* _Work instructions_: From the data below, return the exact lines starting at the line containing "an IHC photomicrograph" and ending at the line containing "of human adenocarcinoma", both included, and nothing else.

[The data]

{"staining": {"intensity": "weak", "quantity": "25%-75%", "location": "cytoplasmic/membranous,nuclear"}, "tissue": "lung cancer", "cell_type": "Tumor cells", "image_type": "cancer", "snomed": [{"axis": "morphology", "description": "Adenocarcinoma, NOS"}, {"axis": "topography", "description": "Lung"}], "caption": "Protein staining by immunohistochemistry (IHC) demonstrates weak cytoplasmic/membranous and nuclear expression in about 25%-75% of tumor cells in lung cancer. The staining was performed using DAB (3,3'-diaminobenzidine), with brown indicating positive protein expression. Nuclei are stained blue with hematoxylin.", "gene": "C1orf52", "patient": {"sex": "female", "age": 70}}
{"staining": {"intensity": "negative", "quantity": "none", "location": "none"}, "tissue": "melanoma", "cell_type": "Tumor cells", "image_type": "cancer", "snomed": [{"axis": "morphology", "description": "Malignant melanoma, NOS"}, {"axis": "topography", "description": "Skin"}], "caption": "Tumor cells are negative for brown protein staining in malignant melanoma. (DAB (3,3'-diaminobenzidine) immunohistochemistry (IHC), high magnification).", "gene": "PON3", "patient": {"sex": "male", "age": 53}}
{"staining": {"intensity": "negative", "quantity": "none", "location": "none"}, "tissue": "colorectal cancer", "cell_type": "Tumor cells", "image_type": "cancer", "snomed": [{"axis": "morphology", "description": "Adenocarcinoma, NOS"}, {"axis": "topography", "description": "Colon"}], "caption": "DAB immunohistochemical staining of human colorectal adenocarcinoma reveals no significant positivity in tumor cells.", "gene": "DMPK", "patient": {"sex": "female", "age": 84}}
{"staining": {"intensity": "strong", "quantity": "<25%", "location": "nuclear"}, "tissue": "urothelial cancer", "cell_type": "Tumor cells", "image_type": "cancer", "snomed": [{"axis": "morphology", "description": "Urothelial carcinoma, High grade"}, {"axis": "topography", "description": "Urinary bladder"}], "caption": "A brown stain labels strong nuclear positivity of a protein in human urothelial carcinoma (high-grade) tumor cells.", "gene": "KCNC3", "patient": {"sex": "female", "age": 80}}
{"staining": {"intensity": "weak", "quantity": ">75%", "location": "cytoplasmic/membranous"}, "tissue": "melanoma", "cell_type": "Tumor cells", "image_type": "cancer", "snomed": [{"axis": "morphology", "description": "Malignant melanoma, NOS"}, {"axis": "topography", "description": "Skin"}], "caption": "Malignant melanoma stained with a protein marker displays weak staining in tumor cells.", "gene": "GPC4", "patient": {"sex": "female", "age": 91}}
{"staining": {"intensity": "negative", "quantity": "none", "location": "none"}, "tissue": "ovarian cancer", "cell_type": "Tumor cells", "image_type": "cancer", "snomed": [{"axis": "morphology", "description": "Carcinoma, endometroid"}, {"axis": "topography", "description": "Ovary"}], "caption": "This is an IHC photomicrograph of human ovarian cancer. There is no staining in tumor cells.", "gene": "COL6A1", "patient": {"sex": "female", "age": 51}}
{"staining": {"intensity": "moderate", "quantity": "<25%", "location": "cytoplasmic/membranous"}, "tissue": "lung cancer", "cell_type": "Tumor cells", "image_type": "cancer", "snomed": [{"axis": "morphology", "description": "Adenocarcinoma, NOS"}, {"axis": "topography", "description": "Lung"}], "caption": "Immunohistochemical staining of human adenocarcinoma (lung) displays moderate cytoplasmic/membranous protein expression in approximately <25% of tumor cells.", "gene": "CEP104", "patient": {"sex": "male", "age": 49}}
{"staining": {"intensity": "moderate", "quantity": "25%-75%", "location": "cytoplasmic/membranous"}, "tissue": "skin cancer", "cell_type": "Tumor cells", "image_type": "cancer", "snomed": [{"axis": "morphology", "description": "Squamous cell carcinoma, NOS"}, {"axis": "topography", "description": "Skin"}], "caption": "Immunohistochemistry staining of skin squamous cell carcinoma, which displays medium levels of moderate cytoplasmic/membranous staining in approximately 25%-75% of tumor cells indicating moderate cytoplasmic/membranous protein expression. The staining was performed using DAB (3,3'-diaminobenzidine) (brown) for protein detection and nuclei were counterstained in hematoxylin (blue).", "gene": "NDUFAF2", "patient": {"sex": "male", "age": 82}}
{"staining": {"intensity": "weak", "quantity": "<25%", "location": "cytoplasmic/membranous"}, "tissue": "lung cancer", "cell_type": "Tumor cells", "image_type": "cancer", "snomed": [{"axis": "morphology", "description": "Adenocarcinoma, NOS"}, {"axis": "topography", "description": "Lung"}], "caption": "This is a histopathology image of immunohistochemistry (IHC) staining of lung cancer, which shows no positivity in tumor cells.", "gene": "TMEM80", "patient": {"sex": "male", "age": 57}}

[/The data]

* _Worked solution_:
{"staining": {"intensity": "negative", "quantity": "none", "location": "none"}, "tissue": "ovarian cancer", "cell_type": "Tumor cells", "image_type": "cancer", "snomed": [{"axis": "morphology", "description": "Carcinoma, endometroid"}, {"axis": "topography", "description": "Ovary"}], "caption": "This is an IHC photomicrograph of human ovarian cancer. There is no staining in tumor cells.", "gene": "COL6A1", "patient": {"sex": "female", "age": 51}}
{"staining": {"intensity": "moderate", "quantity": "<25%", "location": "cytoplasmic/membranous"}, "tissue": "lung cancer", "cell_type": "Tumor cells", "image_type": "cancer", "snomed": [{"axis": "morphology", "description": "Adenocarcinoma, NOS"}, {"axis": "topography", "description": "Lung"}], "caption": "Immunohistochemical staining of human adenocarcinoma (lung) displays moderate cytoplasmic/membranous protein expression in approximately <25% of tumor cells.", "gene": "CEP104", "patient": {"sex": "male", "age": 49}}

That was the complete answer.